Under EFCA, new unions such as Local 26 in Lancaster would have 10 days in which to notify an employer to begin collective bargaining. In turn, EFCA provides an initial 90-day period for negotiations. If unable to reach an agreement, either side can contact the Federal Mediation and Conciliation Service to help achieve a resolution. If mediation fails to result in an agreement during a 30-day period, the mediator would refer the dispute to an arbitration panel empowered to reach a settlement and impose a binding, two-year agreement on both parties. In short, EFCA imposes binding arbitration on employers and new unions. The NLRB has no such 120-day timeline for negotiations now.

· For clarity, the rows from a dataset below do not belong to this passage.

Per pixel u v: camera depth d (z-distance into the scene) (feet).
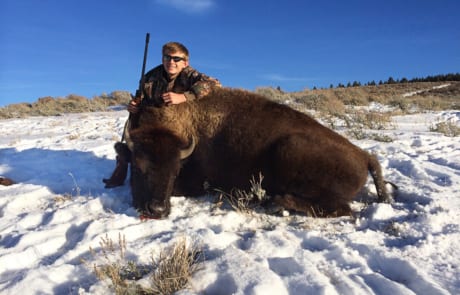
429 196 14.93
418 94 106.93
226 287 9.23
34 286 9.47
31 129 43.50
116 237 12.30
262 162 15.65
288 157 14.82
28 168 22.72
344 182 14.46
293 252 11.00
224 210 15.14
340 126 34.81
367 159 15.42
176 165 14.53
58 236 12.83
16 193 17.83
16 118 63.77
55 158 24.97
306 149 14.70
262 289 8.75
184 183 16.44
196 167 16.66
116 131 37.06
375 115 39.22
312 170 14.64
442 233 11.85
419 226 12.41
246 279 9.18
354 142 26.73
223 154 16.28
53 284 9.71
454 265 10.12
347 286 9.00
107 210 15.31
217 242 11.79
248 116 16.07
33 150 27.94
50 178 20.17
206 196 16.96
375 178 15.34
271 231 12.40
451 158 21.93
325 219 14.14
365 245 11.19
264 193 14.99
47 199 17.30
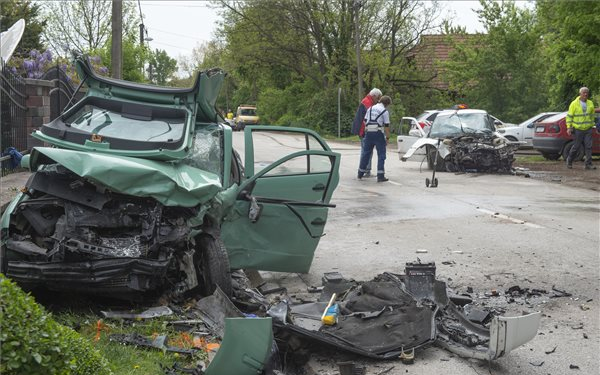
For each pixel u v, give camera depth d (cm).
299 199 758
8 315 339
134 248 592
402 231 1097
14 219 607
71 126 680
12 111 1423
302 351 535
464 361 542
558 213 1262
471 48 3988
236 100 7875
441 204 1377
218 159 729
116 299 648
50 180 617
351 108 5275
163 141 658
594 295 737
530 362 545
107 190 612
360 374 510
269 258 739
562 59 2927
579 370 529
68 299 644
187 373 484
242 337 470
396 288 634
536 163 2295
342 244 1001
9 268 583
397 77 5141
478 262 884
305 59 5734
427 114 2616
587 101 2059
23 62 1884
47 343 354
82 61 721
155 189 600
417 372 519
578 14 2388
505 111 3872
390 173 2000
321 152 763
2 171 1349
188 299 650
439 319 601
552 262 882
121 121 701
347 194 1532
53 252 579
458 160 1975
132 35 4600
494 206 1350
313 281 802
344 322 580
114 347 509
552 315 669
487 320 631
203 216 642
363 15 5175
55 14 4516
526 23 3794
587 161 2075
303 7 5356
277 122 5962
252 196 715
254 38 5612
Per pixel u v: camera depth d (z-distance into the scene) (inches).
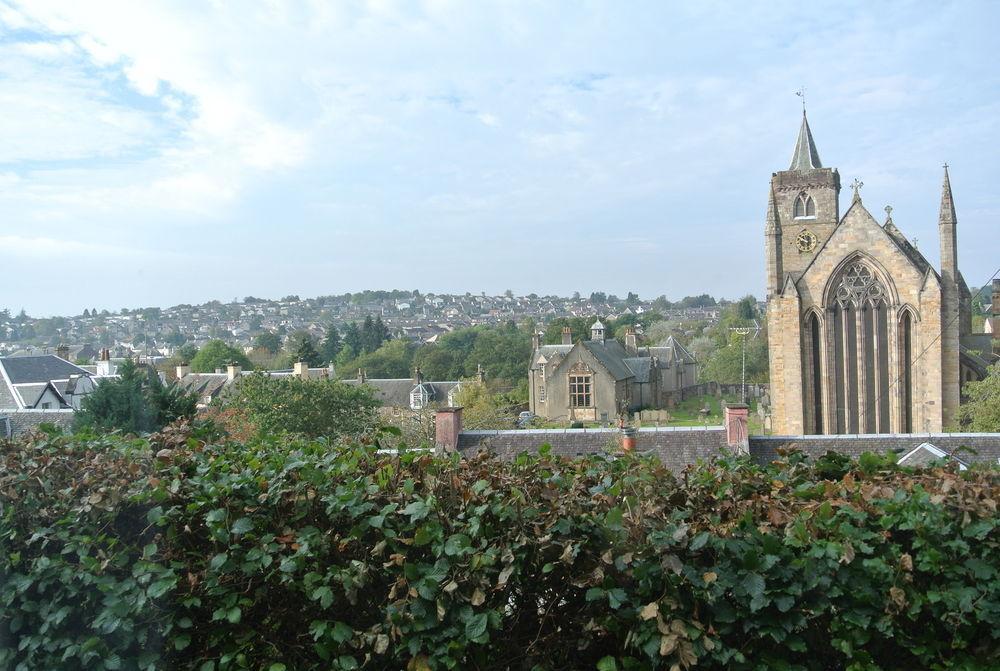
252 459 422.3
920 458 1090.7
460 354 6274.6
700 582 321.1
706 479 382.6
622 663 340.8
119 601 369.4
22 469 434.0
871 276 2306.8
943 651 339.3
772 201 2600.9
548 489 363.3
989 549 331.6
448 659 341.1
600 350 4350.4
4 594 390.9
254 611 384.5
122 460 435.2
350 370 5890.8
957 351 2236.7
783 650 336.8
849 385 2346.2
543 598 356.8
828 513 343.6
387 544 361.7
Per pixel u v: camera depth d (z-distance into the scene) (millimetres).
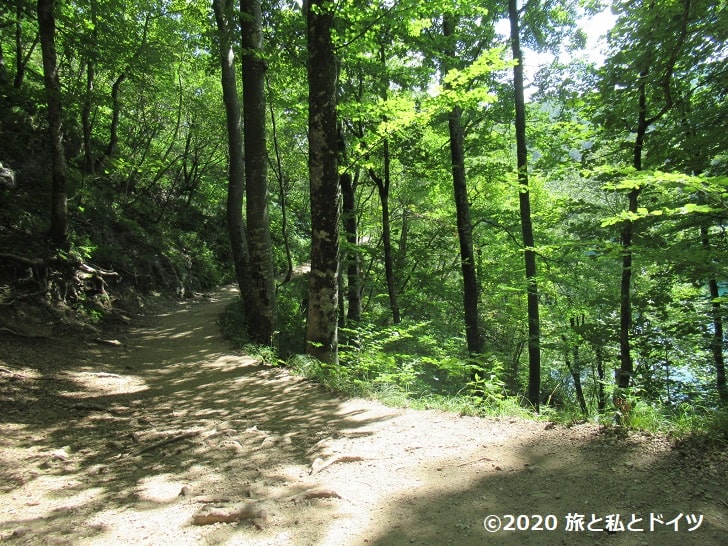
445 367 7176
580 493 2994
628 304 8117
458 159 11273
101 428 5293
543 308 16734
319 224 7992
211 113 21953
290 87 12867
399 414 5180
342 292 14430
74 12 13492
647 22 6301
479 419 4707
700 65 6629
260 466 4020
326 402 6023
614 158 8250
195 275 23188
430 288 15766
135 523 3100
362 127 12984
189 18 16672
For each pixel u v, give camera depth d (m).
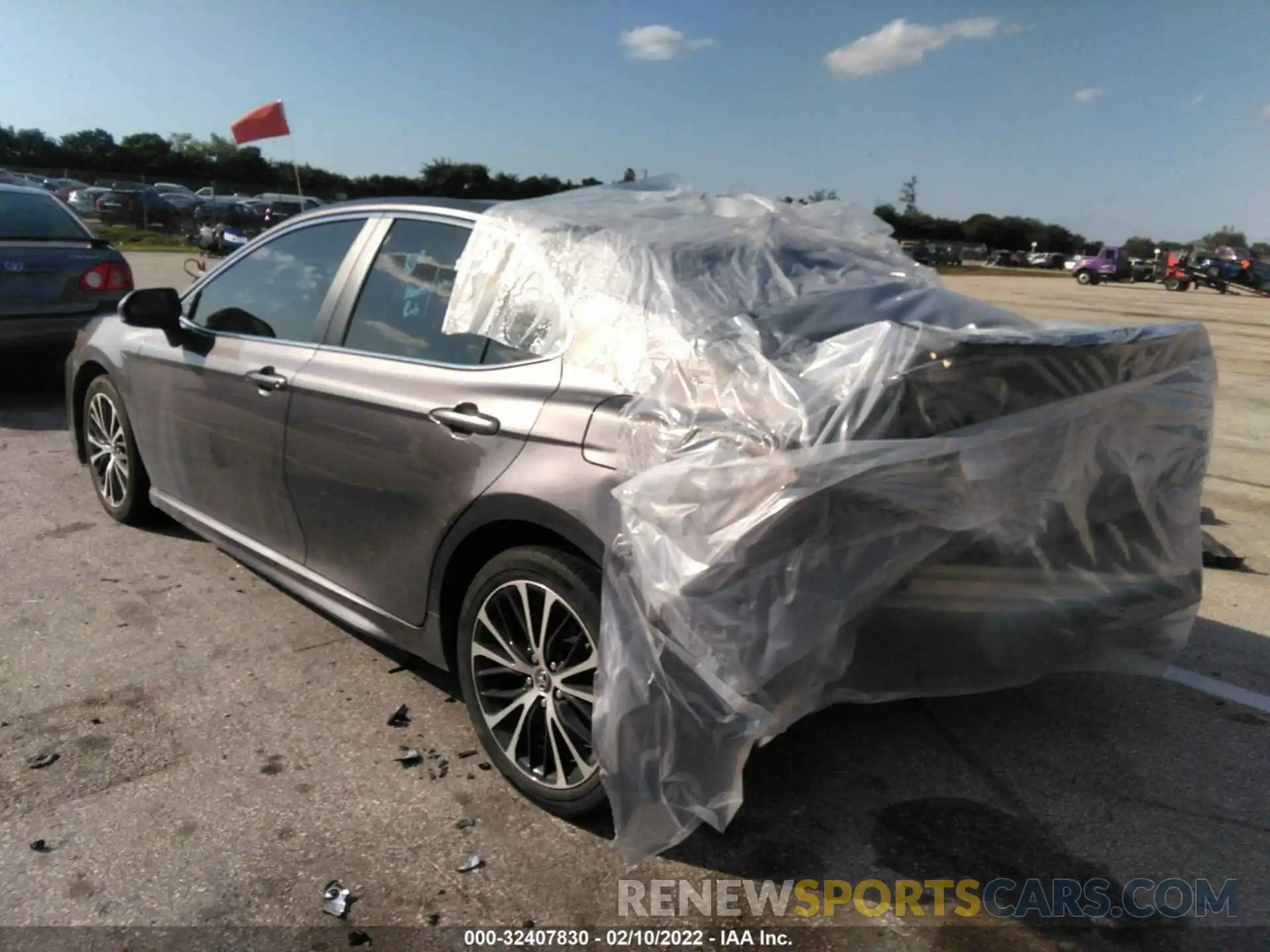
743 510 2.25
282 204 36.00
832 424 2.28
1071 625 2.79
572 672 2.68
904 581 2.41
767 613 2.25
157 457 4.51
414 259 3.40
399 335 3.30
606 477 2.51
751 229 3.29
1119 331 2.88
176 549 4.73
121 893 2.46
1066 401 2.63
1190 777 3.12
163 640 3.80
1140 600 3.00
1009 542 2.56
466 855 2.64
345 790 2.90
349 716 3.30
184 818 2.75
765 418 2.33
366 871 2.57
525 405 2.77
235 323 4.05
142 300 4.11
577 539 2.54
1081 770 3.13
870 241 3.77
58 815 2.75
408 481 3.07
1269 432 9.00
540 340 2.89
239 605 4.14
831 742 3.24
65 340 7.45
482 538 2.92
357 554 3.36
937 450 2.35
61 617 3.96
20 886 2.48
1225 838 2.82
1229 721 3.48
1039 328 2.96
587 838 2.72
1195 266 38.78
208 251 23.47
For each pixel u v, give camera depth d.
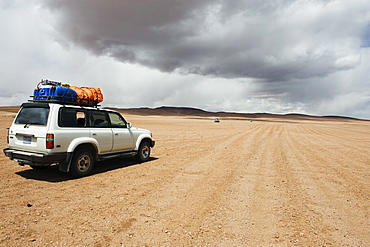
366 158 11.55
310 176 7.77
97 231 3.77
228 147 14.58
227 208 4.90
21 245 3.29
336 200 5.55
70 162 6.58
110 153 8.06
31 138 6.52
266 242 3.58
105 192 5.67
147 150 9.69
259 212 4.74
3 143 12.23
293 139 21.64
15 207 4.62
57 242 3.40
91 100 7.64
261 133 29.33
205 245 3.44
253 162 9.94
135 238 3.59
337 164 9.90
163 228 3.94
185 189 6.07
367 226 4.24
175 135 22.03
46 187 5.93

Rite Aid’s Slavinsky questioned the need to amend the current NLRB law. “We believe that our associates have the right to choose to be represented or not represented by a union,” she said. “We just think that it’s fair for them to vote by secret ballot, just as all of us vote by secret ballot for the elected officials who represent us.”

“That is a false statement and an un-American concept of secret voting,” said Bill Camp, executive secretary of the Sacramento Central Labor Council. “The NLRB law, as interpreted by the courts, allows employers to have their consultants pull employees into mandatory meetings before the secret-ballot elections. Employers can fire employees who do not attend the meetings. Meanwhile, the union is not allowed to speak with employees at the workplace.”

At the Rite Aid protest in West Sacramento, Ramirez; Dean Murakami, president of the Los Rios College Federation of Teachers Local 2279, AFT/CFT; Karl Neubuerger, executive vice president with Unite Here Local 49; and Gary Passmore, spokesman for the Congress of California Seniors; went inside to see the drugstore manager, Keith. They gave him a petition in the form of a valentine, signed by the protesters, that read: “We hope you’ll find it in your heart to stop union-busting, start negotiating, and respect the right of workers to join a union. It’s time to stop attacking employees and start solving problems together.”

Meanwhile, on Capitol Hill, California’s two Democratic senators have different stances on EFCA. Sen. Barbara Boxer backs the bill, and Sen. Dianne Feinstein is wavering, according to Ramirez. Boxer and Feinstein declined SN&R’s repeated requests for comments.

“The California Labor Federation spoke with Sen. Feinstein recently,” said Ramirez. “She said the current [NLRB] system is adequate and to give her counterexamples.”

The state labor movement is doing that, gathering letters from workers with the Sacramento Central Labor Council, AFL-CIO and other such councils. Art Pulaski, executive secretary-treasurer of the California Labor Federation, urged Feinstein to “fully support the Employee Free Choice Act as she has in the past and, along with Sen. Boxer, play a leadership role in moving it to the desk of President Obama as soon as possible.”

Organized labor needs to convince Feinstein and 14 other Democratic senators to support EFCA to avoid a filibuster.

Against that backdrop, unions are growing, a recent development. According to the U.S. Labor Department, 12.4 percent of the nation’s workers were in unions in 2008, or 16.1 million members, up 0.3 percent from the previous year. In 1983, 17.7 million workers were in unions, or 20.1 percent of the workforce.

Rep. George Miller introduced House Resolution 800, EFCA, in January 2007. The bill passed the House with a vote of 241-185 four months later, with support from Rep. Hilda Solis, President Obama’s pick for labor secretary. The Senate of the 110th Congress voted 51-48 for EFCA. However, the bill failed to get a filibuster-proof 60 votes and died.

As a senator, President Obama co-sponsored EFCA, which was just reintroduced in both houses of the 111th Congress. “We need to level the playing field for workers and the unions that represent their interests, because we cannot have a strong middle class without a strong labor movement,” he said in a videotaped address to AFL-CIO leaders in Miami recently.

Whether the bill can muster a filibuster-proof majority remains to be seen. For struggling workers hoping to stay afloat in a foundering economy, change can’t come quickly enough.